BY TAFADZWA KACHIKO
CHITUNGWIZA Municipality is owed $411 million by ratepayers who are reportedly hoping that the Zanu PF-led government will resort to one of its populist policies of scrapping off bills ahead of the 2023 elections.
This follows a similar populist directive ahead of the 2013 elections after former Local Government minister Ignatius Chombo cancelled all debts owed by ratepayers to local authorities, which resulted in them losing billions of dollars as Zanu PF tried to lure voters.
Chitungwiza council spokesperson Lovemore Meya yesterday told NewsDay that the $411 million debt dated back to the period immediately after residents’ debts were written off in 2013.
“As at May 31, the council was being owed $411 million by ratepayers. The debt dates back to 2013 after the scrapping of debts by all local authorities,” he said.
“We noticed that there are three categories of those who do not pay rates. The first is that of people who just don’t want to pay. The other is of those who hope that their bills will be scrapped like what happened in 2013. The third category is of those people that pay consistently up to a particular period. They stop paying when they start asking why they are paying for services not being provided.
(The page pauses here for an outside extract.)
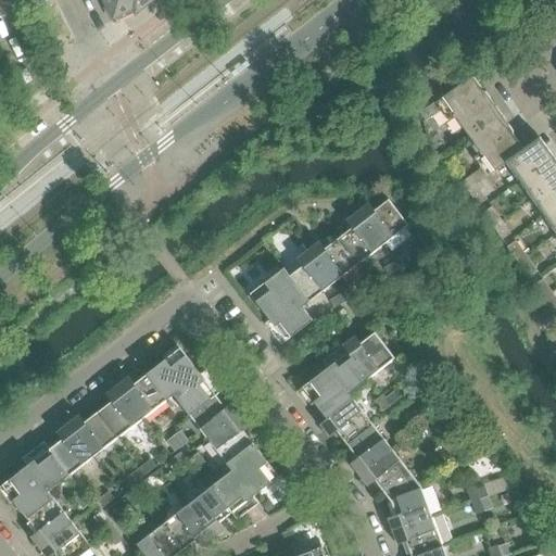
[(104,0),(114,19),(116,17),(118,21),(133,14),(131,10),(133,10),(136,14),(153,0),(104,0)]
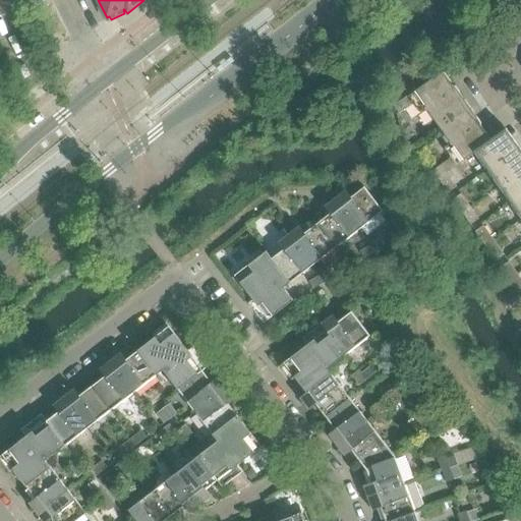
[(425,110),(454,89),(455,89),(444,73),(443,71),(394,106),(399,114),(412,105),(420,115),(426,110),(425,110)]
“These get tired and end up feeling that they are paying for service delivery for the majority who do not pay. But in terms of service delivery, we cannot segregate people who do not pay rates. We don’t collect refuse at people’s residence who pay rates only.”
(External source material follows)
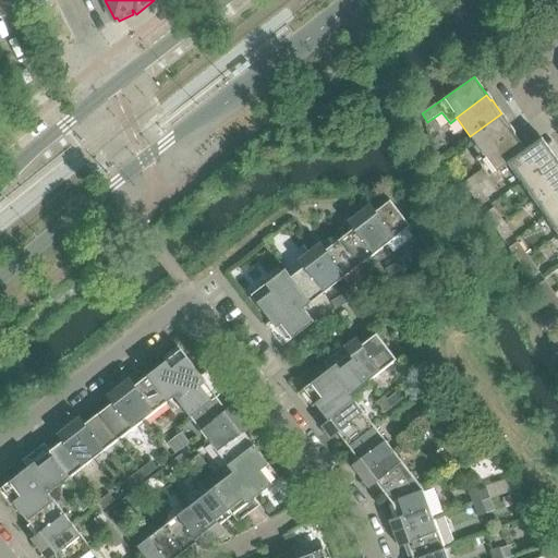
[(482,155),(513,133),(509,128),(511,126),(501,113),(470,136),(482,155)]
Meya said residents’ failure to pay rates had, over the years, resulted in poor budget performance and hampered service delivery.
“Budget performance has never been above 40%. It has been hovering below that because residents are not honouring their obligations to pay rates,” he said.
“At the end of the day, the revenue collected will not be sustainable in terms of providing services and buying council assets. We can only afford buying small assets such as laptops. Service delivery and buying utility vehicles would be a challenge.”